Maximizing Waste-to-Energy Potential: Optimizing Batch Torrefaction Reactor of Refuse-Derived Fuel for Efficient Gasification

Abstract

Refuse-derived fuel (RDF) from municipal solid waste is a promising alternative to fossil fuels, but its varied composition can impede direct gasification. This industrial research project conducted a series of batch experiments to assess four key parameters: energy yield, mass yield, energy density, and combustion characteristics in the context of RDF torrefaction. The batch reactor processed RDF samples at temperatures of 250 °C, 300 °C, and 350 °C, each with a 30-minute residence time under an inert atmosphere. In addition, combustion thermogravimetric analysis experiments, involving heating torrefied RDF up to 1000 °C at a rate of 20 °C/min, provided further insights into the robust combustion properties of the torrefied material. Unlocking the secrets of torrefaction magic, we've achieved remarkable energy content boosts. Torrefaction at 250 °C, 300 °C, and 350 °C led to energy content enhancements of 22%, 29%, and 37%, respectively, compared to the original RDF. Notably, the most favorable energy yield was achieved during torrefaction at 250 °C, attributed to both its relatively high energy content and mass yield.
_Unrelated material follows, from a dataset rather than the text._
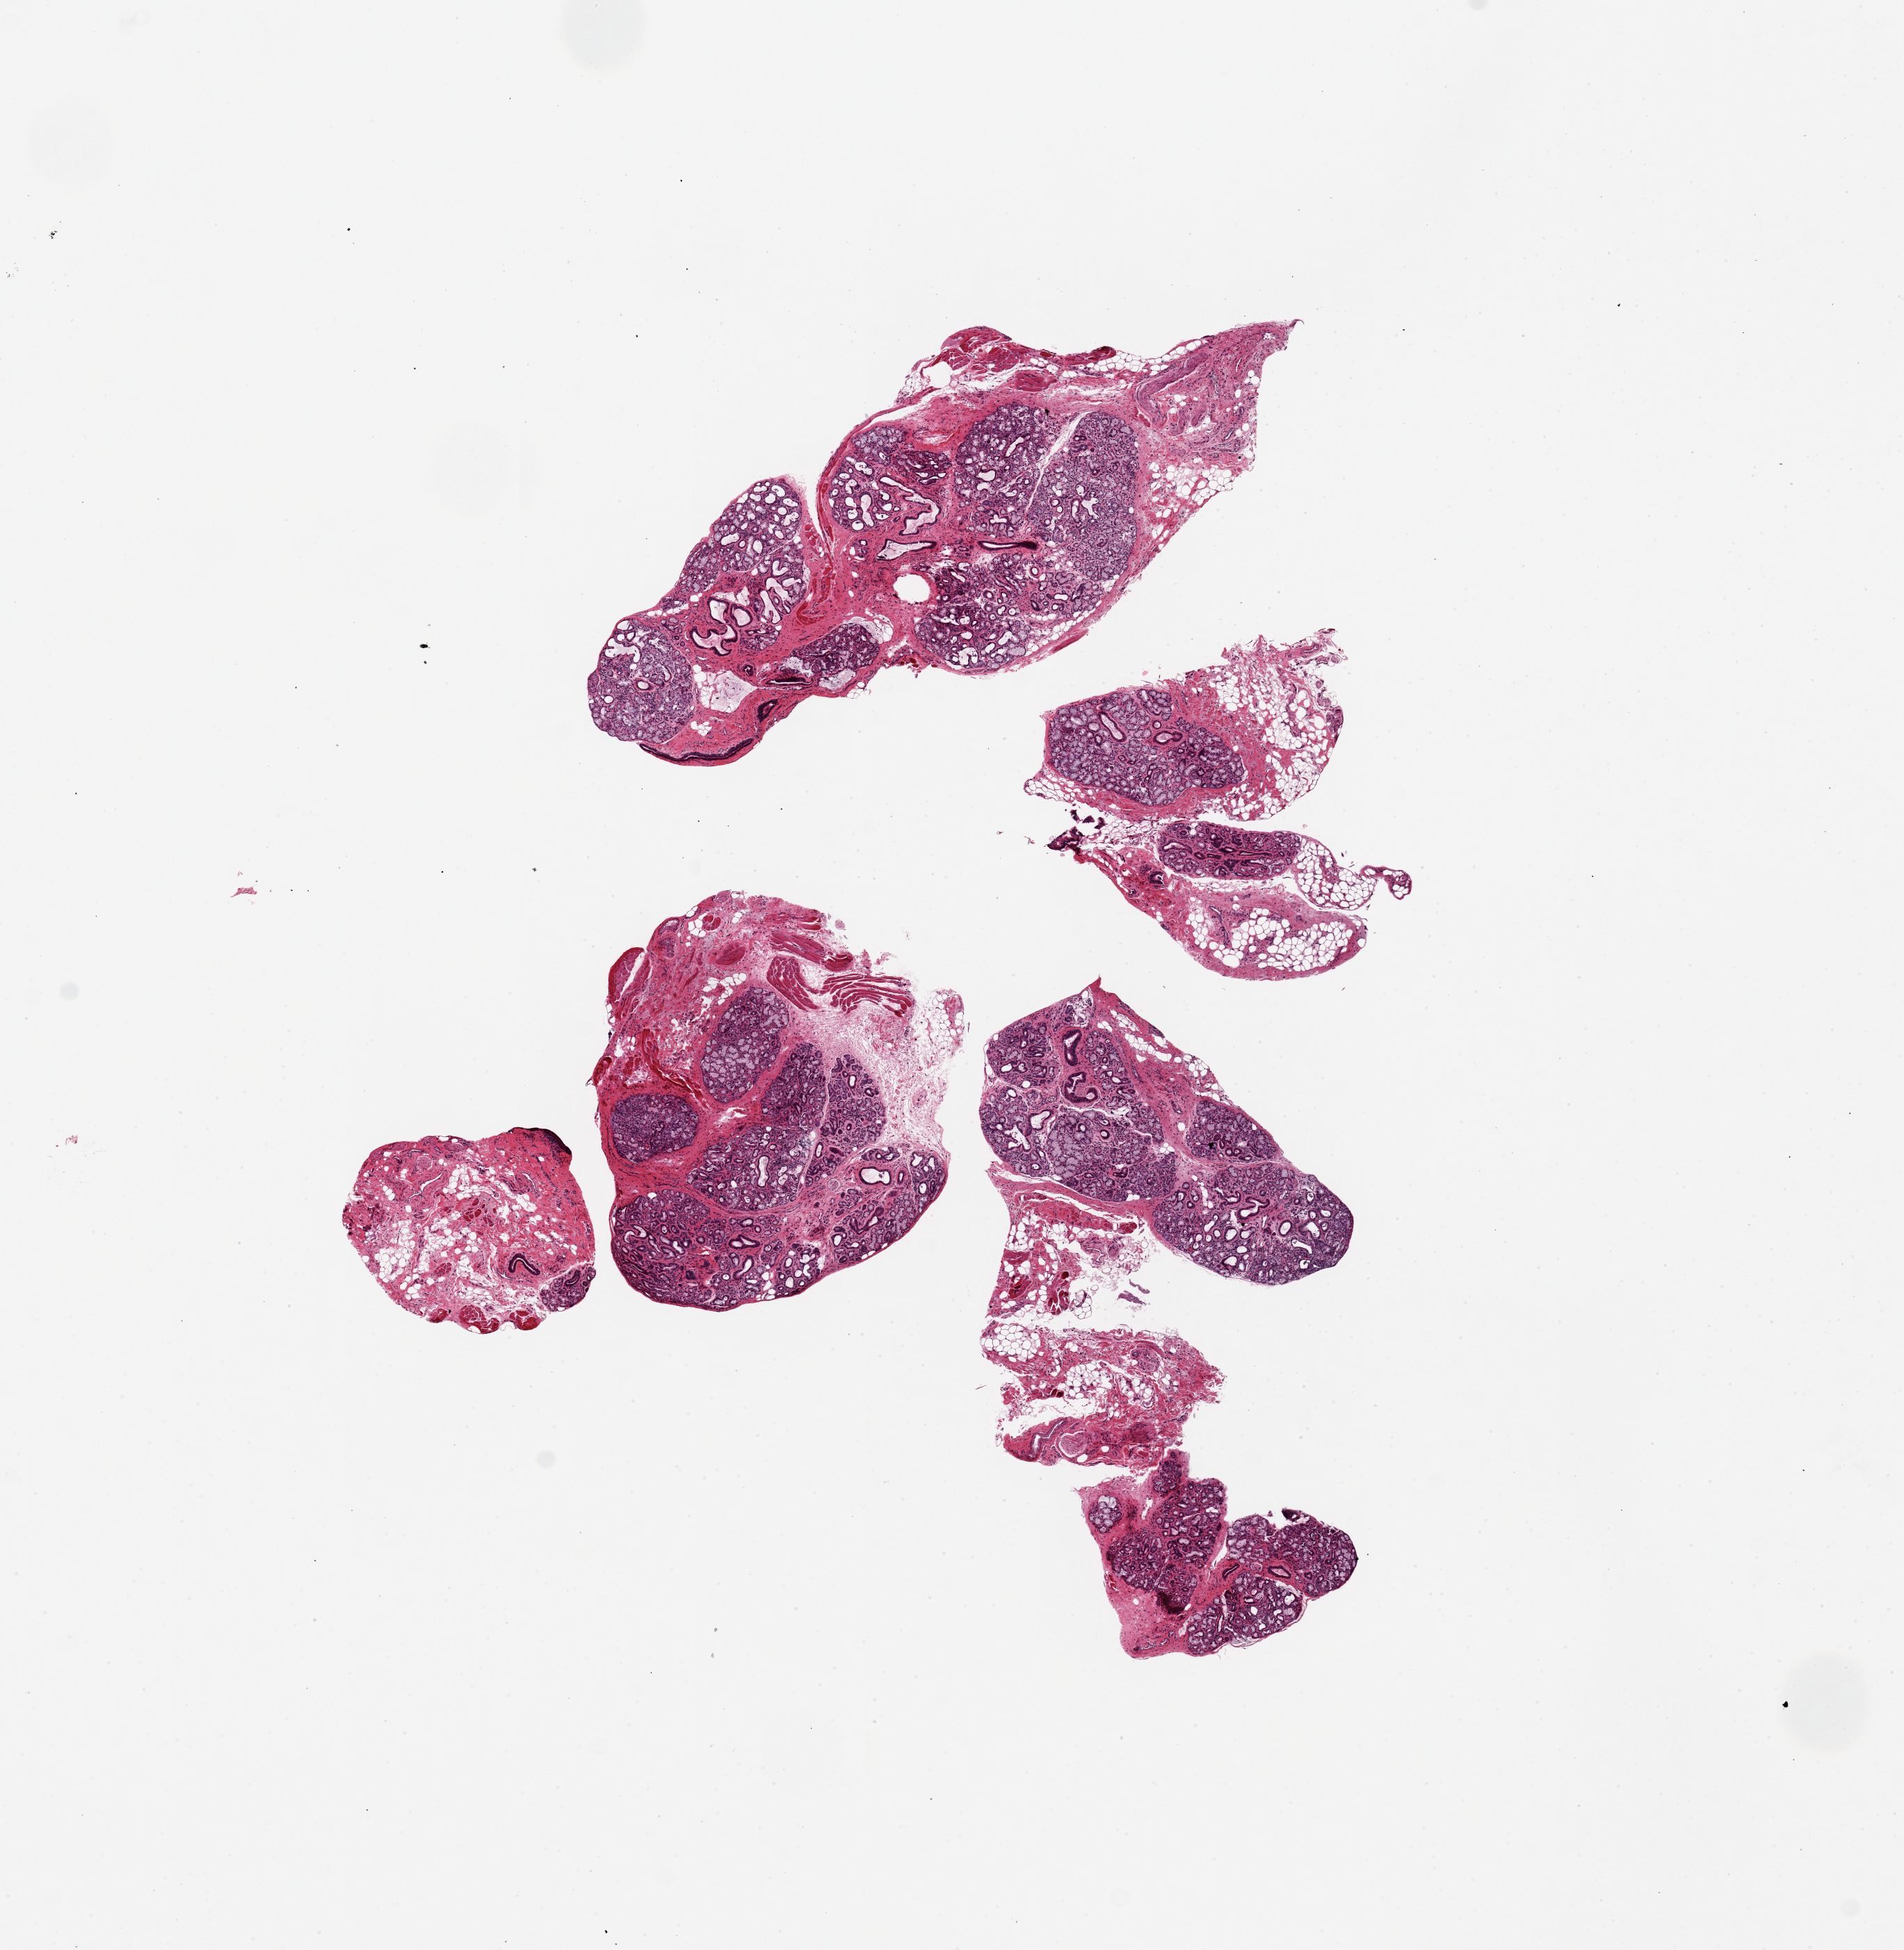
Hematoxylin and eosin (H&E) whole-slide image — whole scanned area (about 10.8 x 11.1 mm, slide scanned at 20x) shown as a low-resolution overview. PAXgene-fixed paraffin-embedded (PFPE) section. Target tissue: minor salivary gland. Tissue donor sample. Female donor.
Reviewer comment on this tissue sample: 4 pieces, up to 5x2mm; ~70% glandular tissue, well-preserved, rest is stroma.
At a torrefaction temperature of 250 °C and above, the torrefied RDF samples exhibited heating values comparable to standard coal ranges between 25 MJ/kg and 35 MJ/kg. It is suggested that torrefaction of RDF is an effective pre-treatment process to be used in entrained flow gasifier due to the improved higher heating value, higher energy density, and superior combustion characteristics, proved by the ignition index, flammability index, and burnout index, highlight the effectiveness of the torrefaction process.